Compiling the research
Krugman’s and Wallace’s analysis of the literature on the topic resulted in a paper, “More Than What You Eat: A Review on the Association Between Childhood Maltreatment and Elevated Adult BMI,” published in June in the journal Current Nutrition Reports.
“Obesity is an increasingly prevalent public health problem with significant medical, mental health sequelae and societal implications including cardiovascular disease, diabetes, cancer, premature death, and an estimated economic health care burden of $172.74 billion annually,” the CU researchers note in their introduction. “A breadth of medical literature has further explored the implications of toxic childhood stress and the specific association between childhood maltreatment and elevated body mass index and obesity.”
Physical and sexual abuse, psychological and verbal abuse, and child neglect all have been associated with obesity, Krugman and Wallace note, in ways ranging from the cellular and neurobiological to the psychological.
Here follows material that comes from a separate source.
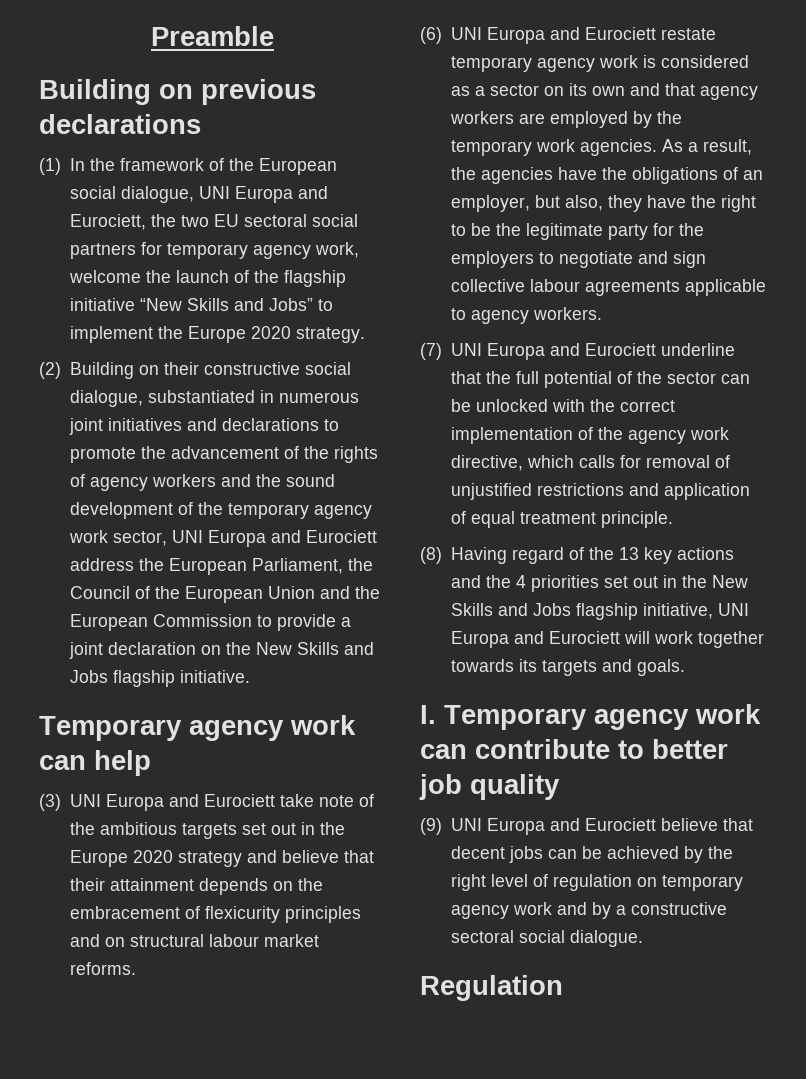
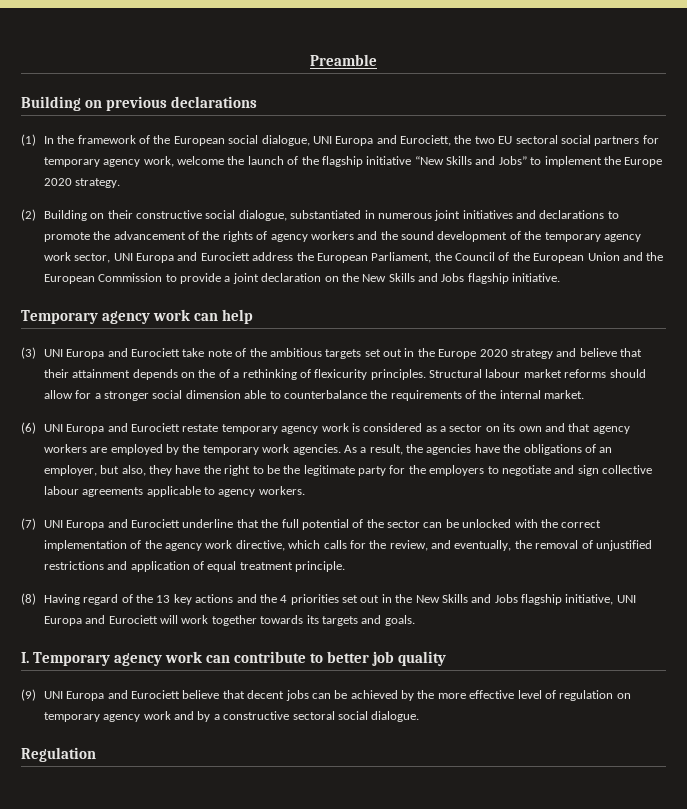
[70,906,362,923] [70,934,320,947] [70,962,137,975] embracement of flexicurity principles and on structural labour market reforms. -> [218,369,646,380] [43,390,585,401] of a rethinking of flexicurity principles. Structural labour market reforms should allow for a stronger social dimension able to counterbalance the requirements of the internal market.
(642, 461) none -> [369,540,532,551] the review, and eventually, the
[451,874,487,891] right -> [437,690,515,699] more effective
“There is developing research in what we call a dose-response relationship, which in a medication means if you give a higher dose, does that result in a difference in the effect of the medication?” Wallace says. “In this case, they are studying the change associated with increasing amounts of child maltreatment. It could be useful in helping clinicians risk-stratify their patients and understand how much of an interplay that particular risk factor may have in their treatment planning.”
Important questions
Krugman and Wallace say one of the goals of their paper is moving the conversation from the pediatric venue into the world of adult medicine, where asking questions about past abuse may help health professionals better treat obesity in adults.
“Adults who have experienced abuse as children do not talk about it,” says Krugman, former vice chancellor for health affairs and dean at the CU School of Medicine and distinguished professor in pediatrics and child abuse and neglect at the Kempe Center. “There’s a lot of shame, a lot of stigma, and if they’re not asked, they won’t volunteer it. Our adult patient-practicing community needs to understand this area and needs to talk about it.”
The CU School of Medicine researchers also hope their study leads to more funding for research on the connection between childhood maltreatment and obesity, as pediatricians look for ways to help their high-BMI patients.
“Obesity is a very complex issue, and we’re not suggesting that child maltreatment is the one direct causal link,” Wallace says. “But it is definitely an important piece of that landscape and that multidisciplinary thinking. One thing that child abuse pediatricians are very well trained to do is to think broadly about our patients and their social determinants of health. It’s not just thinking about what medications they take and how their genetics determine their outcomes; it’s also their social circumstances and their adverse life events. It’s also whether they’ve experienced maltreatment.”